----- EXTRACTED ENTRIES -----

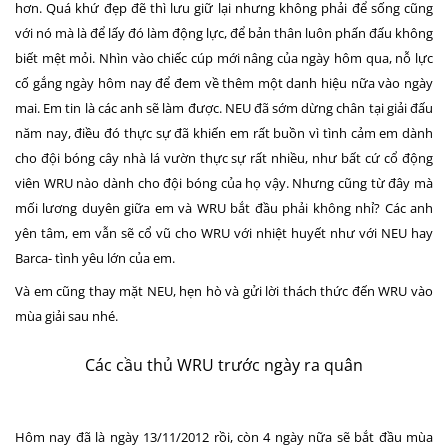
hơn. Quá khứ đẹp đẽ thì lưu giữ lại nhưng không phải để sống cũng
với nó mà là để lấy đó làm động lực, để bản thân luôn phấn đấu không
biết mệt mỏi. Nhìn vào chiếc cúp mới nâng của ngày hôm qua, nỗ lực
cố gắng ngày hôm nay để đem về thêm một danh hiệu nữa vào ngày
mai. Em tin là các anh sẽ làm được. NEU đã sớm dừng chân tại giải đấu
năm nay, điều đó thực sự đã khiến em rất buồn vì tình cảm em dành
cho đội bóng cây nhà lá vườn thực sự rất nhiều, như bất cứ cổ động
viên WRU nào dành cho đội bóng của họ vậy. Nhưng cũng từ đây mà
mối lương duyên giữa em và WRU bắt đầu phải không nhỉ? Các anh
yên tâm, em vẫn sẽ cổ vũ cho WRU với nhiệt huyết như với NEU hay
Barca- tình yêu lớn của em.
Và em cũng thay mặt NEU, hẹn hò và gửi lời thách thức đến WRU vào
mùa giải sau nhé.
Các cầu thủ WRU trước ngày ra quân
Hôm nay đã là ngày 13/11/2012 rồi, còn 4 ngày nữa sẽ bắt đầu mùa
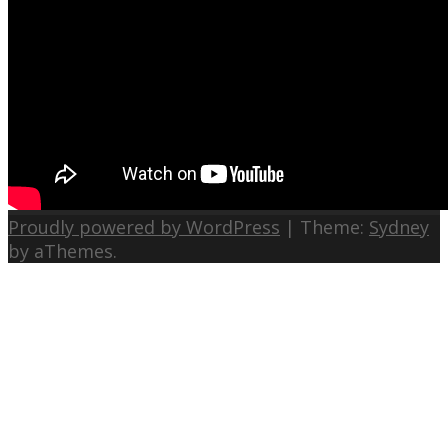
Proudly powered by WordPress
|
Theme:
Sydney
by aThemes.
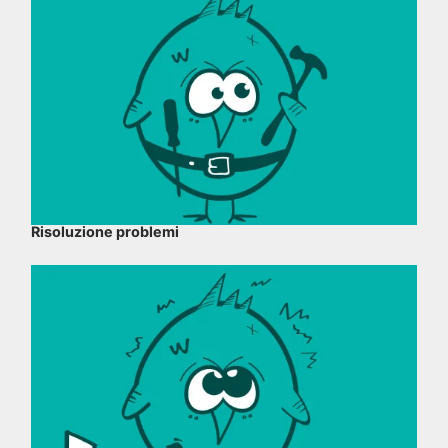
Risoluzione problemi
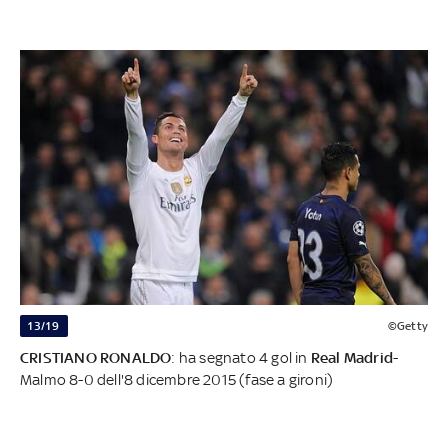
13/19
©Getty
CRISTIANO RONALDO
: ha segnato 4 gol in
Real Madrid
-
Malmo 8-0 dell'8 dicembre 2015 (fase a gironi)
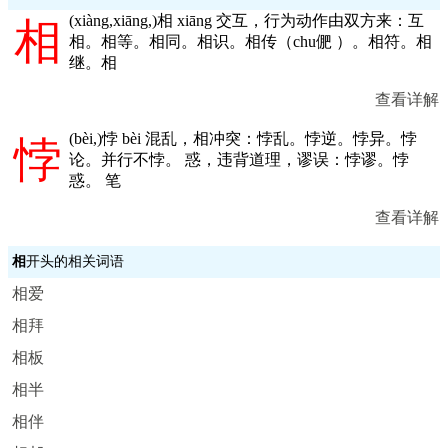
(
xiàng,xiāng,
)相 xiāng 交互，行为动作由双方来：互
相
相。相等。相同。相识。相传（chu俷 ）。相符。相
继。相
查看详解
(
bèi,
)悖 bèi 混乱，相冲突：悖乱。悖逆。悖异。悖
悖
论。并行不悖。 惑，违背道理，谬误：悖谬。悖
惑。 笔
查看详解
相
开头的相关词语
相爱
相拜
相板
相半
相伴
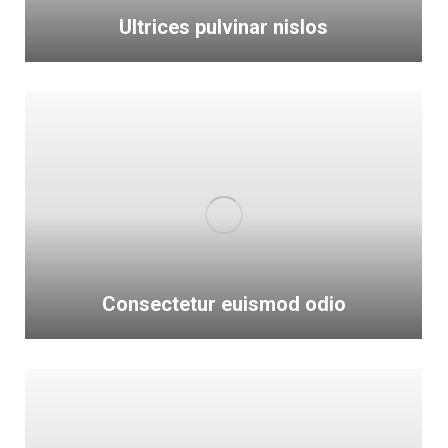
Ultrices pulvinar nislos
Consectetur euismod odio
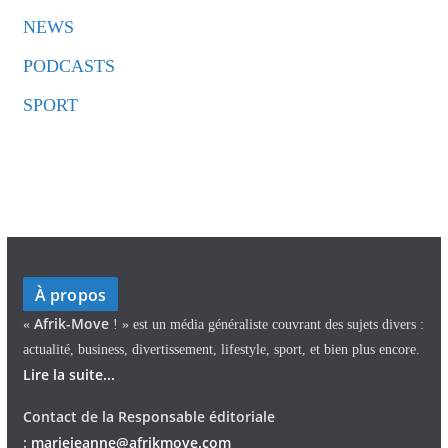
NEWS
PODCASTS
SPORT
À propos
Afrik-Move
«
! » est un média généraliste couvrant des sujets divers :
actualité, business, divertissement, lifestyle, sport, et bien plus encore.
Lire la suite...
Contact de la Responsable éditoriale
:
mariejeann
e
@afrikmove.com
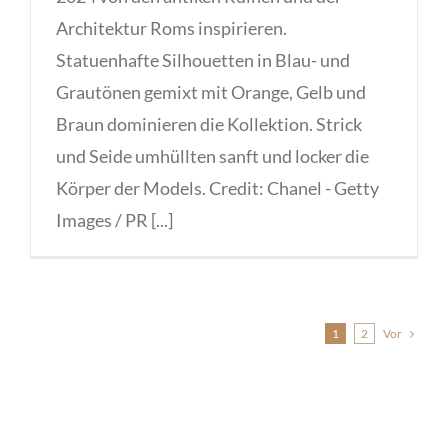
Architektur Roms inspirieren.
Statuenhafte Silhouetten in Blau- und
Grautönen gemixt mit Orange, Gelb und
Braun dominieren die Kollektion. Strick
und Seide umhüllten sanft und locker die
Körper der Models. Credit: Chanel - Getty
Images / PR [...]
Vor
1
2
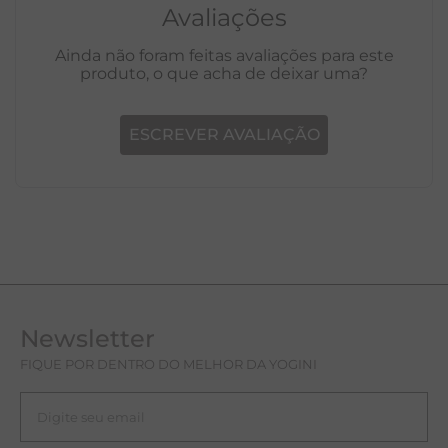
Avaliações
Ainda não foram feitas avaliações para este
produto, o que acha de deixar uma?
ESCREVER AVALIAÇÃO
Newsletter
FIQUE POR DENTRO DO MELHOR DA YOGINI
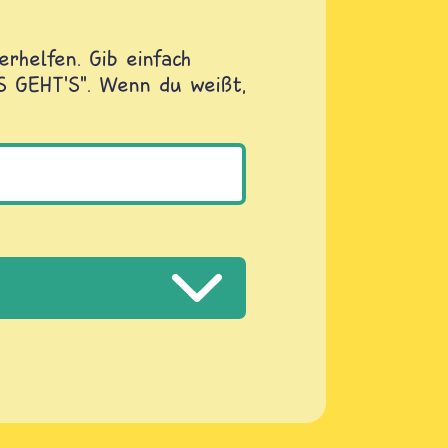
rhelfen. Gib einfach
OS GEHT'S". Wenn du weißt,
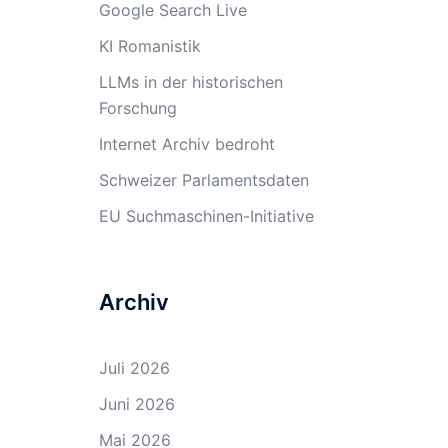
Google Search Live
KI Romanistik
LLMs in der historischen
Forschung
Internet Archiv bedroht
Schweizer Parlamentsdaten
EU Suchmaschinen-Initiative
Archiv
Juli 2026
Juni 2026
Mai 2026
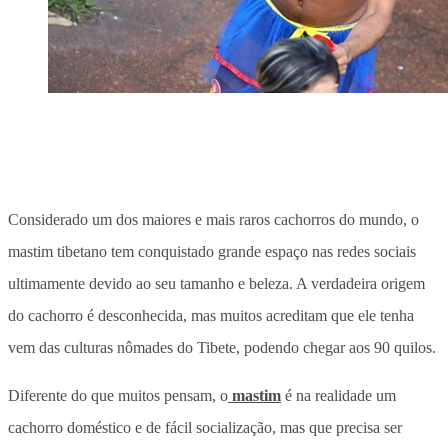
Considerado um dos maiores e mais raros cachorros do mundo, o
mastim tibetano tem conquistado grande espaço nas redes sociais
ultimamente devido ao seu tamanho e beleza. A verdadeira origem
do cachorro é desconhecida, mas muitos acreditam que ele tenha
vem das culturas nômades do Tibete, podendo chegar aos 90 quilos.
Diferente do que muitos pensam, o
mastim
é na realidade um
cachorro doméstico e de fácil socialização, mas que precisa ser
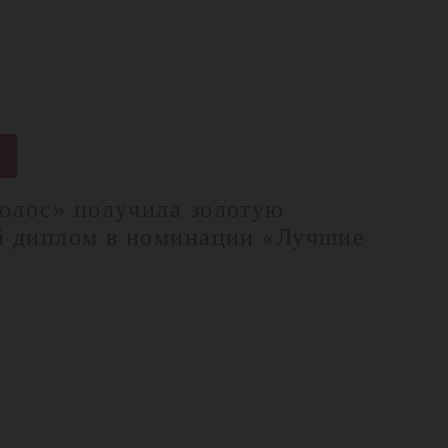
4
олос» получила золотую
й диплом в номинации «Лучшие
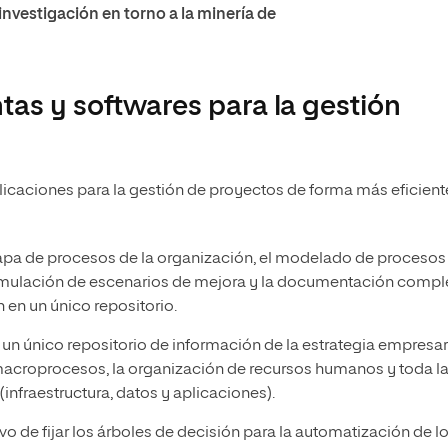
investigación en torno a la minería de
as y softwares para la gestión ​​
plicaciones para la gestión de proyectos de forma más eficient
mapa de procesos de la organización, el modelado de procesos
la simulación de escenarios de mejora y la documentación compl
 en un único repositorio.
un único repositorio de información de la estrategia empresari
acroprocesos, la organización de recursos humanos y toda l
infraestructura, datos y aplicaciones).
vo de fijar los árboles de decisión para la automatización de l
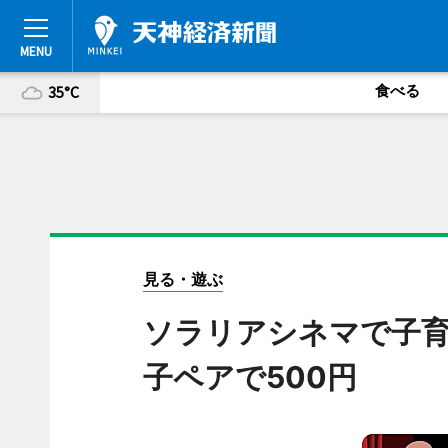
食べる
35°C
見る・遊ぶ
ソラリアシネマで子
子ペアで500円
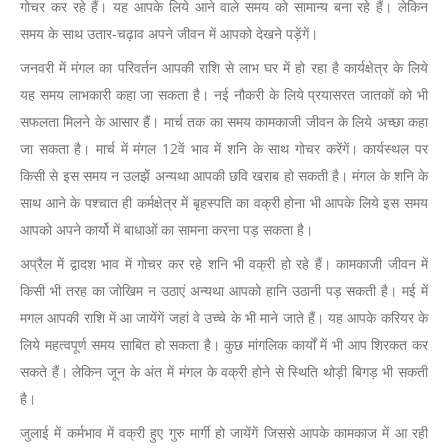
गोचर कर रहे हैं। यह आपके लिये आने वाले समय को सामान्य बना रहे हैं। लेकिन
समय के साथ उतार-चढ़ाव अपने जीवन में आपको देखने पड़ेंगें।
जनवरी में मंगल का परिवर्तन आपकी राशि से लाभ घर में हो रहा है कार्यक्षेत्र के लिये
यह समय लाभकारी कहा जा सकता है। नई नौकरी के लिये प्रयासरत जातकों को भी
सफलता मिलने के आसार हैं। मार्च तक का समय कामकाजी जीवन के लिये अच्छा कहा
जा सकता है। मार्च में मंगल 12वें भाव में शनि के साथ गोचर करेंगें। कार्यस्थल पर
किसी से इस समय न उलझें अन्यथा आपकी छवि खराब हो सकती है। मंगल के शनि के
साथ आने के पश्चात ही कर्मक्षेत्र में बृहस्पति का वक्री होना भी आपके लिये इस समय
आपको अपने कार्यो में बाधाओं का सामना करना पड़ सकता है।
अप्रैल में द्वादश भाव में गोचर कर रहे शनि भी वक्री हो रहे हैं। कामकाजी जीवन में
किसी भी तरह का जोखिम न उठाएं अन्यथा आपको हानि उठानी पड़ सकती है। मई में
मगल आपकी राशि में आ जायेंगें जहां वे उच्चे के भी माने जाते हैं। यह आपके करियर के
लिये महत्वपूर्ण समय साबित हो सकता है। कुछ मांगलिक कार्यों में भी आप शिरकत कर
सकते हैं। लेकिन जून के अंत में मंगल के वक्री होने से स्थिति थोड़ी बिगड़ भी सकती
है।
जुलाई में कर्मभाव में वक्री हुए गुरु मार्गी हो जायेंगें जिससे आपके कामकाज में आ रही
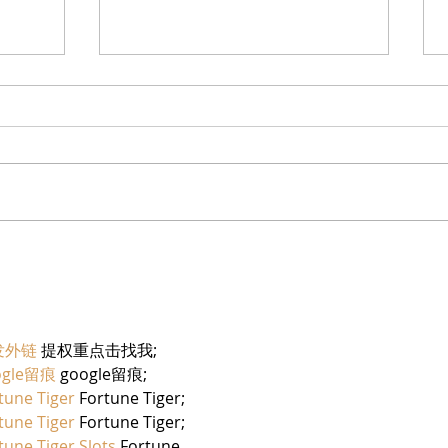
בריזר תוסס ואלכוהולי בטעם
מוצרי
פטל, לקיץ החם של השנה
יחיעם
发外链
 提权重点击找我;
ogle留痕
 google留痕;
tune Tiger
 Fortune Tiger;
tune Tiger
 Fortune Tiger;
tune Tiger Slots
 Fortune…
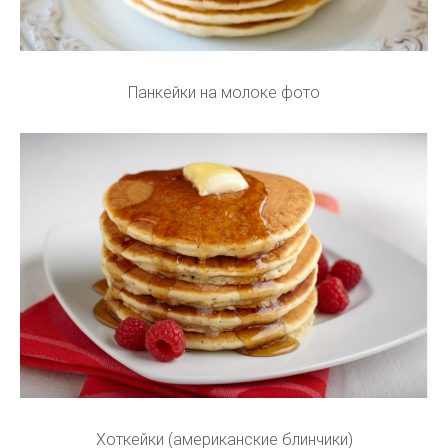
Панкейки на молоке фото
Хоткейки (американские блинчики)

-----

**EXERCISE DIRECTIONS:** Take every line above where "thực" appears and copy it.

**ANSWER BELOW:**
năm nay, điều đó thực sự đã khiến em rất buồn vì tình cảm em dành
cho đội bóng cây nhà lá vườn thực sự rất nhiều, như bất cứ cổ động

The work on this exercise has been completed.